» **Work instruction**: Locate every line in the listing that contains the string "баллов" and copy each of those lines. Treat uppercase and lowercase as different.

(Extracted page text data)
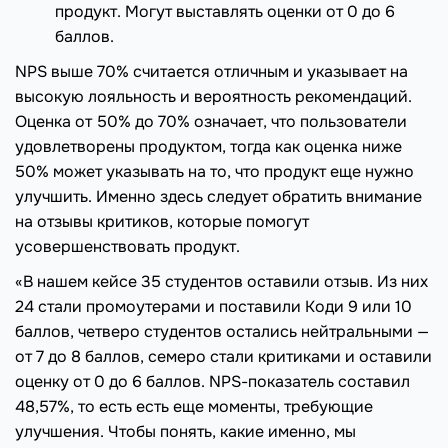
продукт. Могут выставлять оценки от 0 до 6
баллов.
NPS выше 70% считается отличным и указывает на
высокую лояльность и вероятность рекомендаций.
Оценка от 50% до 70% означает, что пользователи
удовлетворены продуктом, тогда как оценка ниже
50% может указывать на то, что продукт еще нужно
улучшить. Именно здесь следует обратить внимание
на отзывы критиков, которые помогут
усовершенствовать продукт.
«В нашем кейсе 35 студентов оставили отзыв. Из них
24 стали промоутерами и поставили Коди 9 или 10
баллов, четверо студентов остались нейтральными —
от 7 до 8 баллов, семеро стали критиками и оставили
оценку от 0 до 6 баллов. NPS-показатель составил
48,57%, то есть есть еще моменты, требующие
улучшения. Чтобы понять, какие именно, мы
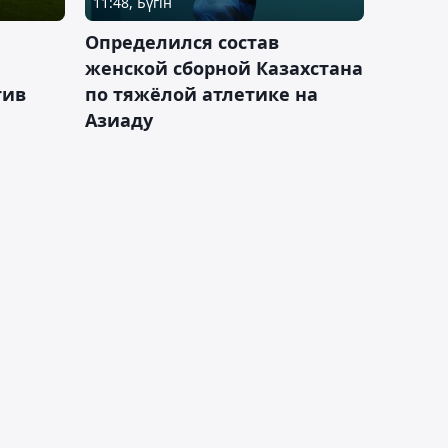
11:48, Бүгін
Определился состав
женской сборной Казахстана
тив
по тяжёлой атлетике на
Азиаду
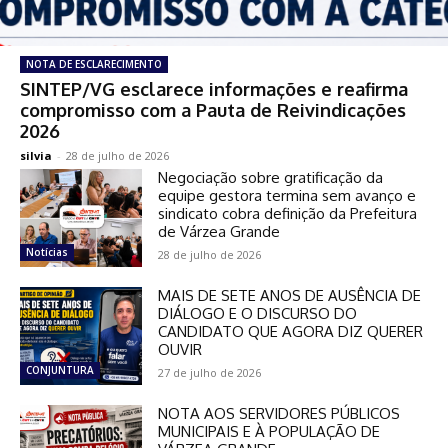
NOTA DE ESCLARECIMENTO
SINTEP/VG esclarece informações e reafirma
compromisso com a Pauta de Reivindicações
2026
silvia
-
28 de julho de 2026
Negociação sobre gratificação da
equipe gestora termina sem avanço e
sindicato cobra definição da Prefeitura
de Várzea Grande
Notícias
28 de julho de 2026
MAIS DE SETE ANOS DE AUSÊNCIA DE
DIÁLOGO E O DISCURSO DO
CANDIDATO QUE AGORA DIZ QUERER
OUVIR
CONJUNTURA
27 de julho de 2026
NOTA AOS SERVIDORES PÚBLICOS
MUNICIPAIS E À POPULAÇÃO DE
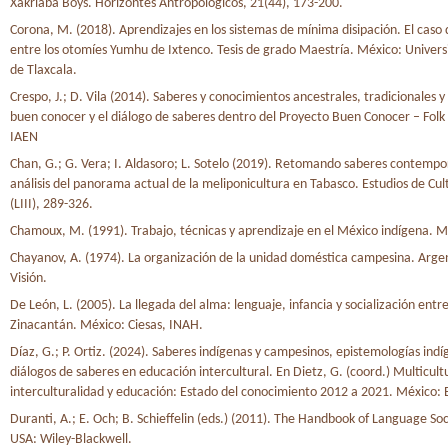
Xakriabá Boys. Horizontes Antropológicos, 21(44), 173-200.
Corona, M. (2018). Aprendizajes en los sistemas de mínima disipación. El caso
entre los otomíes Yumhu de Ixtenco. Tesis de grado Maestría. México: Unive
de Tlaxcala.
Crespo, J.; D. Vila (2014). Saberes y conocimientos ancestrales, tradicionales y
buen conocer y el diálogo de saberes dentro del Proyecto Buen Conocer – Folk 
IAEN
Chan, G.; G. Vera; I. Aldasoro; L. Sotelo (2019). Retomando saberes contemp
análisis del panorama actual de la meliponicultura en Tabasco. Estudios de Cu
(LIII), 289-326.
Chamoux, M. (1991). Trabajo, técnicas y aprendizaje en el México indígena. M
Chayanov, A. (1974). La organización de la unidad doméstica campesina. Arge
Visión.
De León, L. (2005). La llegada del alma: lenguaje, infancia y socialización entr
Zinacantán. México: Ciesas, INAH.
Díaz, G.; P. Ortiz. (2024). Saberes indígenas y campesinos, epistemologías indí
diálogos de saberes en educación intercultural. En Dietz, G. (coord.) Multicult
interculturalidad y educación: Estado del conocimiento 2012 a 2021. México: E
Duranti, A.; E. Och; B. Schieffelin (eds.) (2011). The Handbook of Language Soc
USA: Wiley-Blackwell.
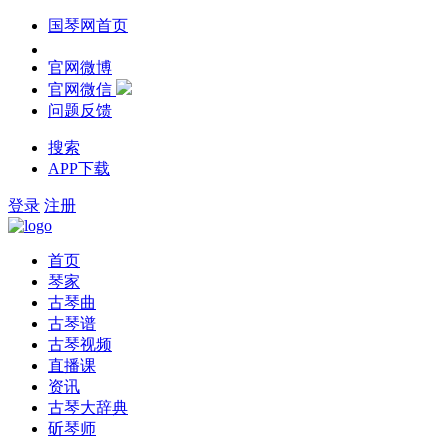
国琴网首页
官网微博
官网微信
问题反馈
搜索
APP下载
登录
注册
首页
琴家
古琴曲
古琴谱
古琴视频
直播课
资讯
古琴大辞典
斫琴师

» **Finished task**:
баллов.
баллов, четверо студентов остались нейтральными —
от 7 до 8 баллов, семеро стали критиками и оставили
оценку от 0 до 6 баллов. NPS-показатель составил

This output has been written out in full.